French businessman (born 1960)

François Barrault (born 27 September 1960) is a French business executive in the digital industry. He is chairman of the Digiworld Institute, and chairs the annual Digiworld Summit which takes place in December in Paris.

==Early life and education==
Born in Bordeaux, France on 27 September 1960, Barrault holds a Master of Science (D.E.A) in robotics and artificial intelligence, and is graduate engineer from the Ecole Centrale de Nantes.

==Career==
===First positions===
Engineer by education, he started his career as a researcher in Optical Network at IBM Labs (Research Center of La Gaude), before being promoted in the sales organization.

He held senior management positions at Computervision, and Stratus Computer, who was acquired by Ascend Communications, in 1998, where he became Senior Vice President International, until the company got acquired by Lucent Technologies, Inc. in 1999.

As a president and CEO of Lucent Technologies EMEA from 1999 to 2002 he successfully managed the integration of 38 companies acquired by Lucent.

Barrault was also co-founder and chairman of Astria, an e-commerce software supplier.

===BT Global Services and International===
In 2004 he was named CEO of BT Global Services and president of BT International, as well as a member of the BT Group Board and Operating Committee. He launched a bold programme of 160 acquisitions which help expanded the BT's services business, creating a world leader in Networked IT services. Barrault was also involved in global governance and sustainable development activities. He led the BT BetterWorld. During this period BT suffered a major profits warning from the division he was managing. In that period BT sponsored champion sailor Ellen MacArthur and her team.

===Current positions===
In September 2010, he was hired by NovaSparks in France as a director and strategic advisor.

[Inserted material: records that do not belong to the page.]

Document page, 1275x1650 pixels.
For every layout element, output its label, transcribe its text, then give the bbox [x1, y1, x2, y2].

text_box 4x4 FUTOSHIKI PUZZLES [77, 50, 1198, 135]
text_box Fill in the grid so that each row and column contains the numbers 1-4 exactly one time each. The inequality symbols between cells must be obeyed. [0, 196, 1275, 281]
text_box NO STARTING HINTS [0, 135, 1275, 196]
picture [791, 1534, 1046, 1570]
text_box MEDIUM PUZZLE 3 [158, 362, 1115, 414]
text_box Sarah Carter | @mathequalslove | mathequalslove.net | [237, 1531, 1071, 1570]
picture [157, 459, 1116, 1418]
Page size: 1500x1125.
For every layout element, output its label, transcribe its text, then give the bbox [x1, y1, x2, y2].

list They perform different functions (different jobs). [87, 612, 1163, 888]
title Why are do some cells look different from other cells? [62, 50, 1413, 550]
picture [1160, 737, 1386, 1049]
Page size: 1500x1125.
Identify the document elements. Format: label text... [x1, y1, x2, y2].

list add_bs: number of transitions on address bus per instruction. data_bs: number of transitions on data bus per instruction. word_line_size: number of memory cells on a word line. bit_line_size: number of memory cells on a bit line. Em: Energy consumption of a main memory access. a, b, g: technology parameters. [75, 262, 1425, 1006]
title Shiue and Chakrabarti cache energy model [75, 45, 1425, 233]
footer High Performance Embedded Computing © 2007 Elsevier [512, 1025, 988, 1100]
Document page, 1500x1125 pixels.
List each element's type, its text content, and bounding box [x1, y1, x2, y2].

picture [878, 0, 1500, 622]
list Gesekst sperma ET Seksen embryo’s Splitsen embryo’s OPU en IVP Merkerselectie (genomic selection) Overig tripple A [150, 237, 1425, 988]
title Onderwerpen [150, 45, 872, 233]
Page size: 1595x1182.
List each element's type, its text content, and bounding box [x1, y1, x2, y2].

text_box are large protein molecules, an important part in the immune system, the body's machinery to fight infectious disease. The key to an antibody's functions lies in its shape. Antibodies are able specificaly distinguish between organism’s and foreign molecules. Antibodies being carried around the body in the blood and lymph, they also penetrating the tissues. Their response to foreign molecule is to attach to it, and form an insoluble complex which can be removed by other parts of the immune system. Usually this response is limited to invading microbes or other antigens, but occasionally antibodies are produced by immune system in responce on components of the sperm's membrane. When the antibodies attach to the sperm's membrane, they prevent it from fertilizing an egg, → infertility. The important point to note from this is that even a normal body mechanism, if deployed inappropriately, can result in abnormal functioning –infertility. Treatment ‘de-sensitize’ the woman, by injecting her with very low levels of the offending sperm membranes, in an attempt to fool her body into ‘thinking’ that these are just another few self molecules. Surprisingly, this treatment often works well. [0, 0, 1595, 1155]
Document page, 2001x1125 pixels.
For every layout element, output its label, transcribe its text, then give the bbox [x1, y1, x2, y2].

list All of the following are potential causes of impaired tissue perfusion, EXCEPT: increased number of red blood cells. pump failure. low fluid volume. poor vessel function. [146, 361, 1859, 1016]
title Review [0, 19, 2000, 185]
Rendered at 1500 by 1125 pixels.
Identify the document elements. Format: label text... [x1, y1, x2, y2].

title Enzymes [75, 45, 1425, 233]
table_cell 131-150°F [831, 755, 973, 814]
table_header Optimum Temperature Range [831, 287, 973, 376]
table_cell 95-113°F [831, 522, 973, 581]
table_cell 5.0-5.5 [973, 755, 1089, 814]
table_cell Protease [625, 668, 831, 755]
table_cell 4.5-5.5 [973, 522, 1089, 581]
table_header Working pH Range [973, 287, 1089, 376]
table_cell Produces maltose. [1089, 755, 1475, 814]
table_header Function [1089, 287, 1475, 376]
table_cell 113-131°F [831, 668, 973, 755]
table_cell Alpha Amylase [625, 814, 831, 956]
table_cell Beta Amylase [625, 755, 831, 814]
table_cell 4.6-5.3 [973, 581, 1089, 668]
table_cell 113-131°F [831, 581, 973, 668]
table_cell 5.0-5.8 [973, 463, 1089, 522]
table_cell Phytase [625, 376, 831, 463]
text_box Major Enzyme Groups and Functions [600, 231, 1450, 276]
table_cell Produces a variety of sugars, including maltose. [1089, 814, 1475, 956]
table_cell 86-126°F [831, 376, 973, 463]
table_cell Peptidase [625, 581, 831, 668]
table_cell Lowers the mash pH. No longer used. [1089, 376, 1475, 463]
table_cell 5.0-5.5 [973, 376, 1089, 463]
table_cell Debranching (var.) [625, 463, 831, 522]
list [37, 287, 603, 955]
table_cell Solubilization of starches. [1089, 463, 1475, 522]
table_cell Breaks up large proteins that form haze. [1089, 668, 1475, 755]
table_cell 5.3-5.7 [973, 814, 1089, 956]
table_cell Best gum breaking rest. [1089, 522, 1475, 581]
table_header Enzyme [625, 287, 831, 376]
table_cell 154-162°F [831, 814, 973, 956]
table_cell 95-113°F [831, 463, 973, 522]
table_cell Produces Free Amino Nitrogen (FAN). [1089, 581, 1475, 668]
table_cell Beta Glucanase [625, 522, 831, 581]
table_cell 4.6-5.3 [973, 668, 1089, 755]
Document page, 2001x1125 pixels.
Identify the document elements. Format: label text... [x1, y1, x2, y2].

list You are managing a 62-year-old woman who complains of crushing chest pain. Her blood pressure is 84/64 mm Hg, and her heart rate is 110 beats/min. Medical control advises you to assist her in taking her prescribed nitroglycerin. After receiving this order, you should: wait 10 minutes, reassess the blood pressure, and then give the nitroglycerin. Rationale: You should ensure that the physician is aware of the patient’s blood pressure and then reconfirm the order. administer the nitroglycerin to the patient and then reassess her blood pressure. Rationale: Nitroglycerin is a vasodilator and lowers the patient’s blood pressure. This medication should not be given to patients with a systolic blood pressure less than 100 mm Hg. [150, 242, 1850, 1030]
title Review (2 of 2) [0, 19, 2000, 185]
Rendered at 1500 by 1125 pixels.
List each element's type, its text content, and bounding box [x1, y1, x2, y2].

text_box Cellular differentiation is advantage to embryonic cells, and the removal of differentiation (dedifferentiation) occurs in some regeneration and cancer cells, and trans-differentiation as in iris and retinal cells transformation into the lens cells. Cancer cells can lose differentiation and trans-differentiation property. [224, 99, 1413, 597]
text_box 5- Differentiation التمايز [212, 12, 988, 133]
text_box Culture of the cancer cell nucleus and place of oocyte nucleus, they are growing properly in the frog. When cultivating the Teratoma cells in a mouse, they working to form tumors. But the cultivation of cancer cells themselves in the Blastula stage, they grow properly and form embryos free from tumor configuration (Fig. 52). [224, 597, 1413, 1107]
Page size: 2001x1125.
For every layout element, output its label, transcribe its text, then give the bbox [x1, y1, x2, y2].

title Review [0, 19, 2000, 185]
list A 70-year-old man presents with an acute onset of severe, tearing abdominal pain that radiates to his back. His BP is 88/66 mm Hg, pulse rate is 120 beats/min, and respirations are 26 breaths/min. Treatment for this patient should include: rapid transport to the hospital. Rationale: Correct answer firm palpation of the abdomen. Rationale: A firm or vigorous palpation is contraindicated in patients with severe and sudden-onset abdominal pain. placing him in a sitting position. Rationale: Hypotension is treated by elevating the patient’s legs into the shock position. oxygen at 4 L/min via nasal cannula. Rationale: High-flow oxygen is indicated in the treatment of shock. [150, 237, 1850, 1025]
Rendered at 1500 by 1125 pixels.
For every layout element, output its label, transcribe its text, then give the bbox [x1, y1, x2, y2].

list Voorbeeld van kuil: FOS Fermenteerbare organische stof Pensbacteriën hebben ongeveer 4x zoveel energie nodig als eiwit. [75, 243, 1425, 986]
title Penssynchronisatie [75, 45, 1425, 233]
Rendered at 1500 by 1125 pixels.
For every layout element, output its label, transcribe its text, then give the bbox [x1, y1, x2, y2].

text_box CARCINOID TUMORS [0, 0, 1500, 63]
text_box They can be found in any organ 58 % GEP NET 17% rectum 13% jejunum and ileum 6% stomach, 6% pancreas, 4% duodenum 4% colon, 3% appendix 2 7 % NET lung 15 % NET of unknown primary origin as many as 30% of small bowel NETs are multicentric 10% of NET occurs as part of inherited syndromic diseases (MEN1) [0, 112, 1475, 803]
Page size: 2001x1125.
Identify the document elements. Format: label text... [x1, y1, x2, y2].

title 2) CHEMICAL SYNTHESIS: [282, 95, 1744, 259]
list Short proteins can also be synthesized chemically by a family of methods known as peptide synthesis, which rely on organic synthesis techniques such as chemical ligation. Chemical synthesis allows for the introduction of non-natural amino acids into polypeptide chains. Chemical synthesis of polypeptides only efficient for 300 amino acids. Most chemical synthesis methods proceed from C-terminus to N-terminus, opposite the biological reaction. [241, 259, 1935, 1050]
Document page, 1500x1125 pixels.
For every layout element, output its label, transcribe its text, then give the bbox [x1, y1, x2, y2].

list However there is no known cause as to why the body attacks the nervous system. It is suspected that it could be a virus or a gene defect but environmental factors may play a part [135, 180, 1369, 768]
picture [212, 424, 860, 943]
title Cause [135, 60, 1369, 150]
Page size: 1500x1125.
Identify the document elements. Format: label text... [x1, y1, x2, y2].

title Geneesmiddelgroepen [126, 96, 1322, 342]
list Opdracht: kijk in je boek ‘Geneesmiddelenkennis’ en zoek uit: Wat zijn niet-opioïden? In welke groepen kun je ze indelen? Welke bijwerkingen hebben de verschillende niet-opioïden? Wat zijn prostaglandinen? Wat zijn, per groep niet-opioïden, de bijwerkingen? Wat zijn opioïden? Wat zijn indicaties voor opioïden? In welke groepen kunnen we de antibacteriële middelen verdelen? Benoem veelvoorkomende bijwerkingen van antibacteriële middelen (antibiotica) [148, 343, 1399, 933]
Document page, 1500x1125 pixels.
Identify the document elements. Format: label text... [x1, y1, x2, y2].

François Barrault is founder and chairman of FDB Partners, an investment holding in technology, digital, and cleantech. He sits on the board of directors of several businesses: eServGlobal, Alpha Networks, La Baule Privileges and NovaSparks. He acts also as special advisor to IJ Partners (family office), Tactem, Mastek, ACE Fund, Ariadne Capital, The New York Forum, Studio Moderna and Recipco.

He is chairman of the Digiworld Institute, a European think tank specialized on the digital economy and chairs its annual Digiworld Summit which takes place every December in Paris. François Barrault also chairs Digiworld Institute's subsidiary, the Institut de l'audiovisuel et des télécommunications en Europe (IDATE), a telecom market intelligence and consulting firm.